Of course we famously have a general oversupply of property that is causing problems. But it’s with a sense of sadness that I view any suggestion of demolishing the legacy of assets we have built up over the past decade. That someone has gone to the trouble of sourcing and clearing a site, getting planning permission, designing and constructing modern property; and then to now get a bulldozer and level the site and return it to agricultural use and land-fill the debris, somehow represents a failure of imagination and initiative.

Up to now though, although there has been talk of demolition, including demolition of NAMA property, there has been little actual evidence of bulldozers in action. Today the Irish Independent reports that Wexford County Council is pressing to demolish an estate on its patch – Coill na Giuise in Gorey (pictured here). In order to demolish the estate, it needs permission from Phil Hogan’s Department of the Environment, Community and Local Government which according to the Irish Independent is now reconsidering the Council’s request after an initial rejection. According to the paper “the Department of the Environment last night told the Irish Independent it generally favoured making such housing estates safe by fencing them off. A spokesman added that no ghost estates had been flattened to date, to its knowledge”

Perhaps the spokesman should take a look at what Westmeath County Council has done in the village of Ballynagore (reported by Claire O’Brien in the Mullingar Advertiser at the start of August 2011 with pictures here from irelandafternama.wordpress.com) The council has demolished the houses in the small estate behind the pub in Ballynagore and the site has now been leveled.

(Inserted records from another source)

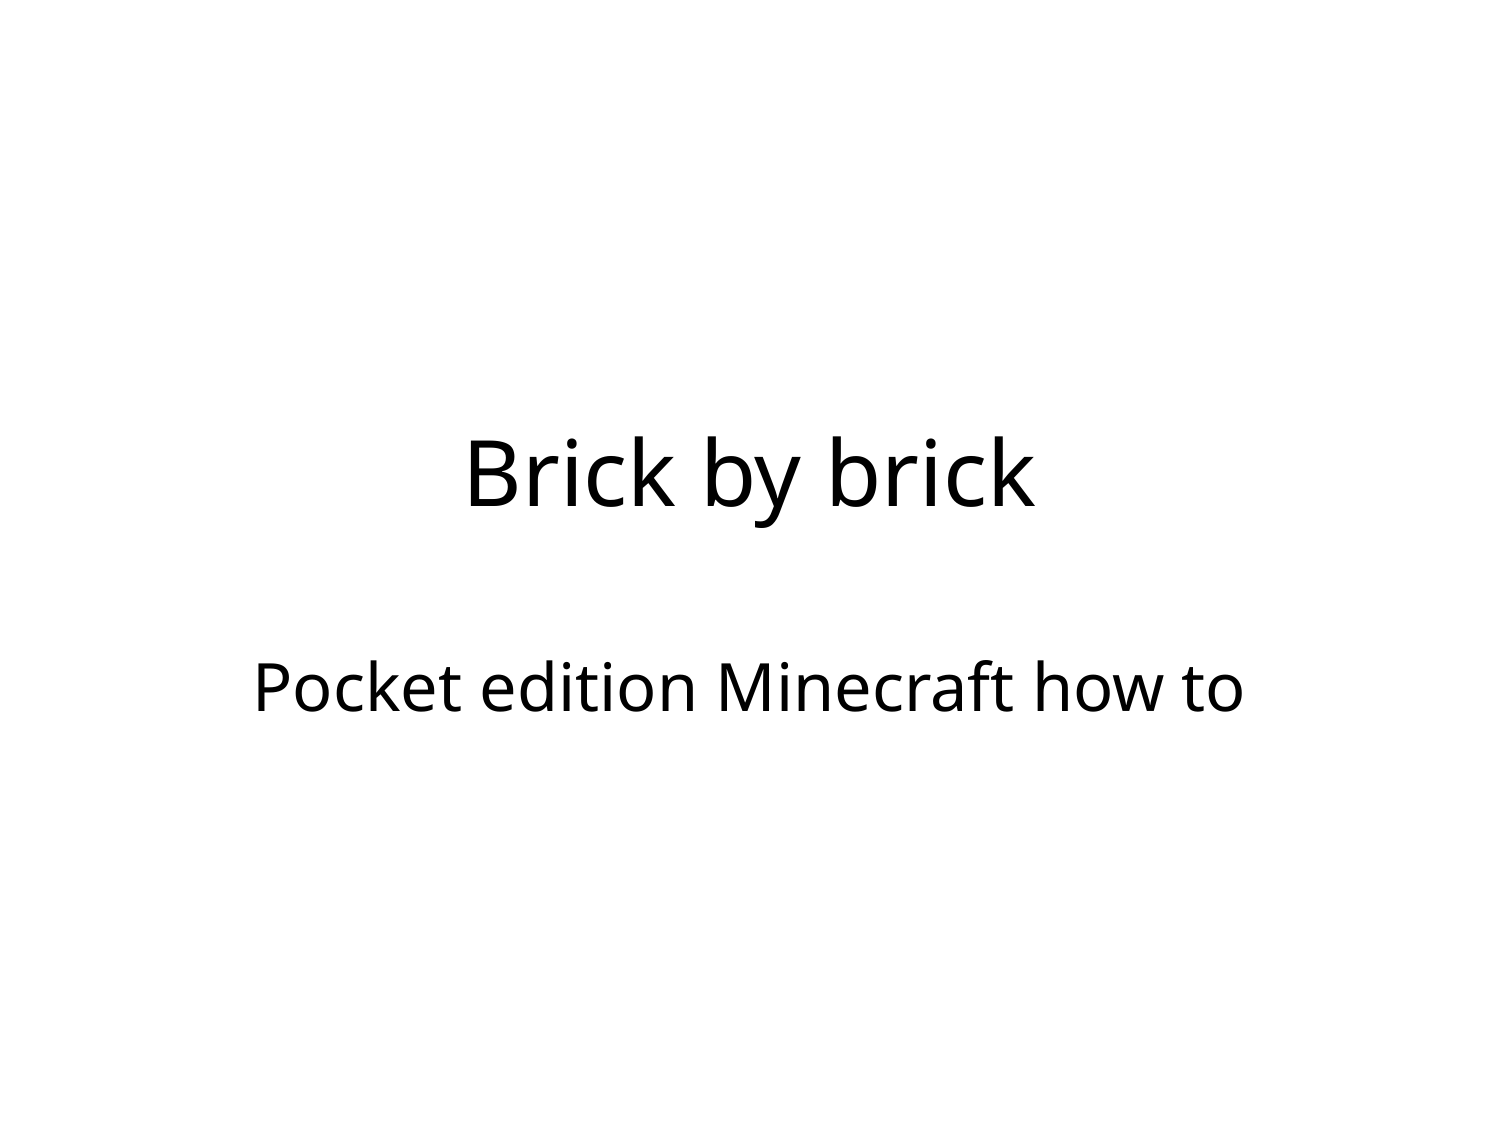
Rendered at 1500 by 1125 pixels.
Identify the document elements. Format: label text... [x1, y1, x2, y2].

title Brick by brick [112, 349, 1388, 591]
subtitle Pocket edition Minecraft how to [225, 637, 1275, 925]
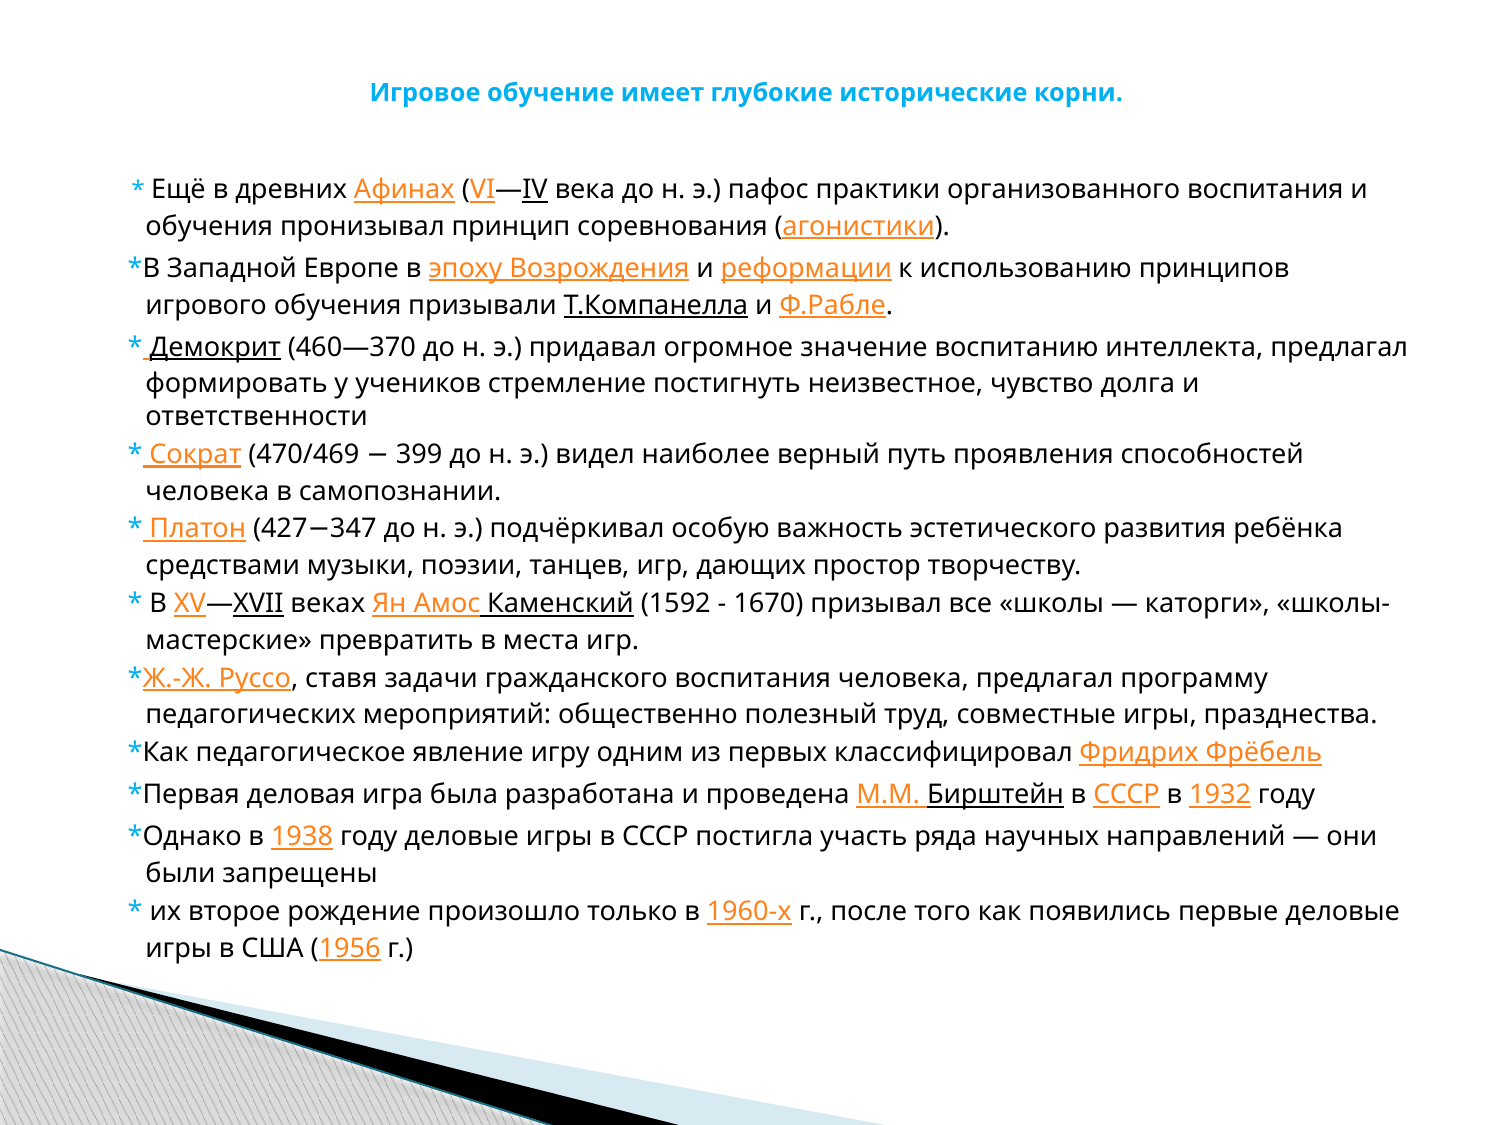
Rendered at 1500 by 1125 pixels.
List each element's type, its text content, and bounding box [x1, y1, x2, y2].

title Игровое обучение имеет глубокие исторические корни. [75, 23, 1425, 164]
list * Ещё в древних Афинах (VI—IV века до н. э.) пафос практики организованного воспитания и обучения пронизывал принцип соревнования (агонистики). *В Западной Европе в эпоху Возрождения и реформации к использованию принципов игрового обучения призывали Т.Компанелла и Ф.Рабле. * Демокрит (460—370 до н. э.) придавал огромное значение воспитанию интеллекта, предлагал формировать у учеников стремление постигнуть неизвестное, чувство долга и ответственности * Сократ (470/469 − 399 до н. э.) видел наиболее верный путь проявления способностей человека в самопознании. * Платон (427−347 до н. э.) подчёркивал особую важность эстетического развития ребёнка средствами музыки, поэзии, танцев, игр, дающих простор творчеству. * В XV—XVII веках Ян Амос Каменский (1592 - 1670) призывал все «школы — каторги», «школы-мастерские» превратить в места игр. *Ж.-Ж. Руссо, ставя задачи гражданского воспитания человека, предлагал программу педагогических мероприятий: общественно полезный труд, совместные игры, празднества. *Как педагогическое явление игру одним из первых классифицировал Фридрих Фрёбель *Первая деловая игра была разработана и проведена М.М. Бирштейн в СССР в 1932 году *Однако в 1938 году деловые игры в СССР постигла участь ряда научных направлений — они были запрещены * их второе рождение произошло только в 1960-х г., после того как появились первые деловые игры в США (1956 г.) [75, 164, 1425, 986]
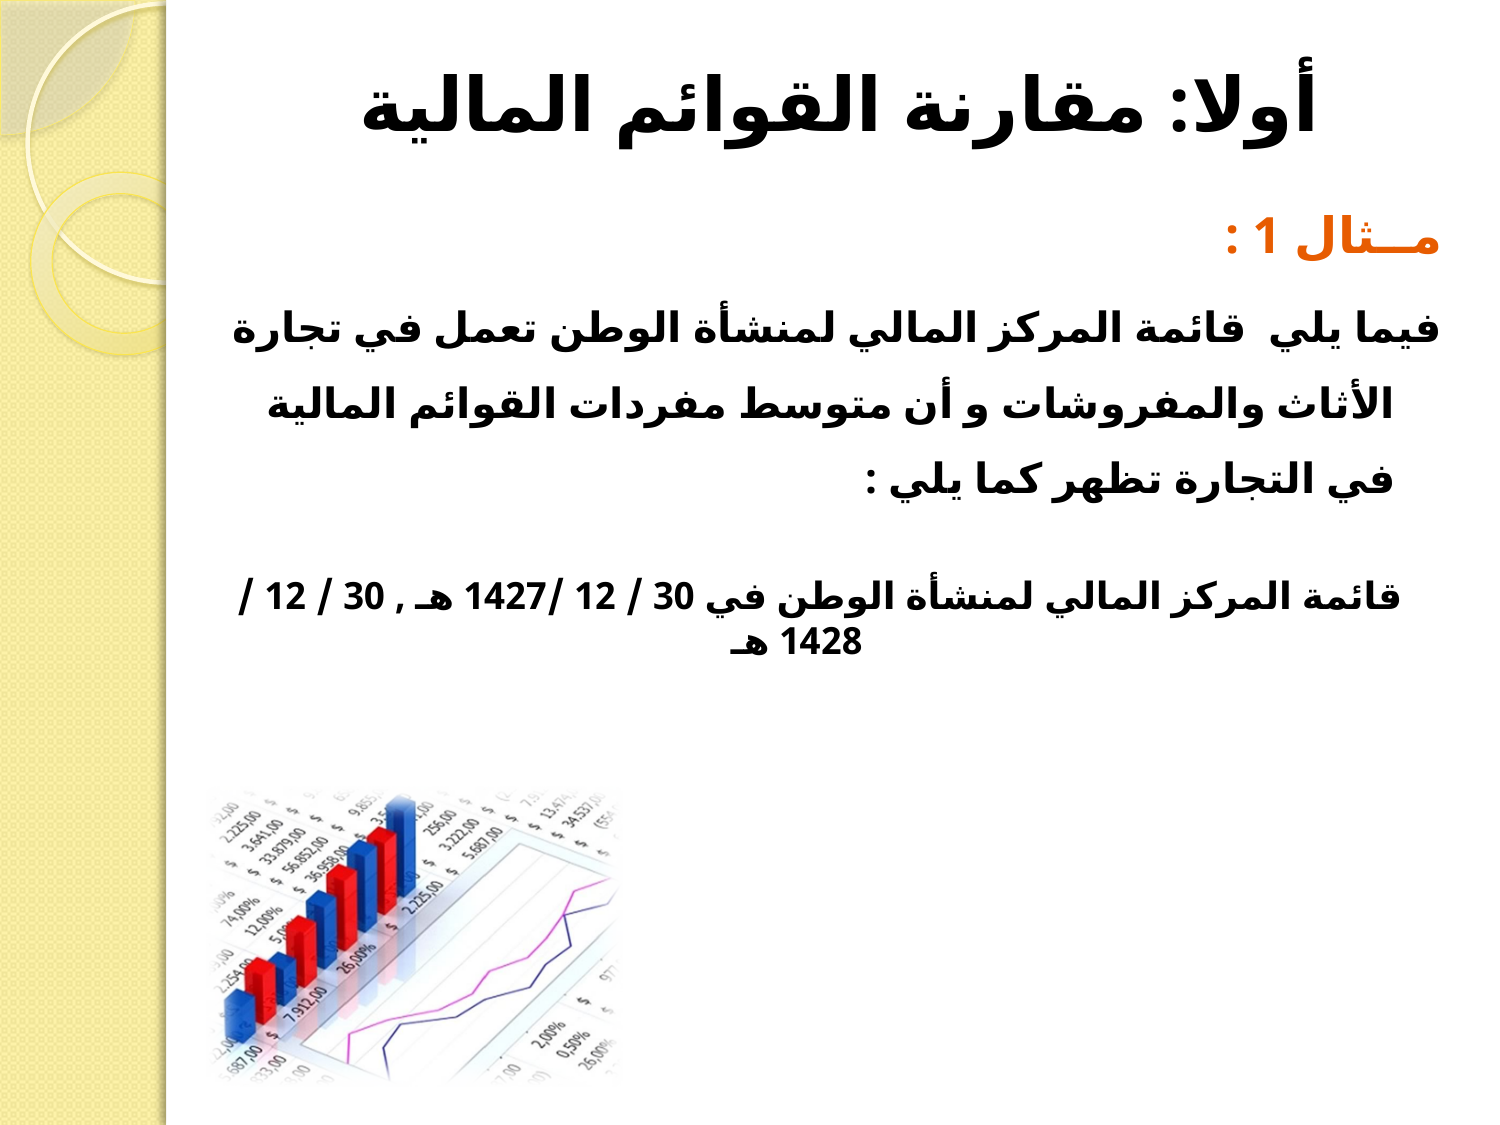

Although the estate in Ballynagore was smaller than that in Gorey, presumably the same issues apply, particularly exposure to financial liabilities.

There are well-rehearsed problems with many of the new housing estates throughout this country, which still has some 98,000 households on a housing waiting list (though there are suggestions the bookkeeping which tracks the list needs to be audited to remove double-counting and other inaccuracies). Housing resources though, might not be of the right type or in the right location. But shouldn’t these estates, earmarked for demolition, be offered to the market before sending in the bulldozers? Shouldn’t entrepreneurs be able to cast their rulers over schemes to see if they can be developed into productive property; perhaps not with permanent residential housing, but maybe with holiday homes/villages, care facilities or other property-based uses. There may still not be a demand for such estates but shouldn’t councils be putting them to the market before putting them to the blade of a bulldozer? And shouldn’t the Department of the Environment be sufficiently familiar with the issues to know that demolition by councils has already started?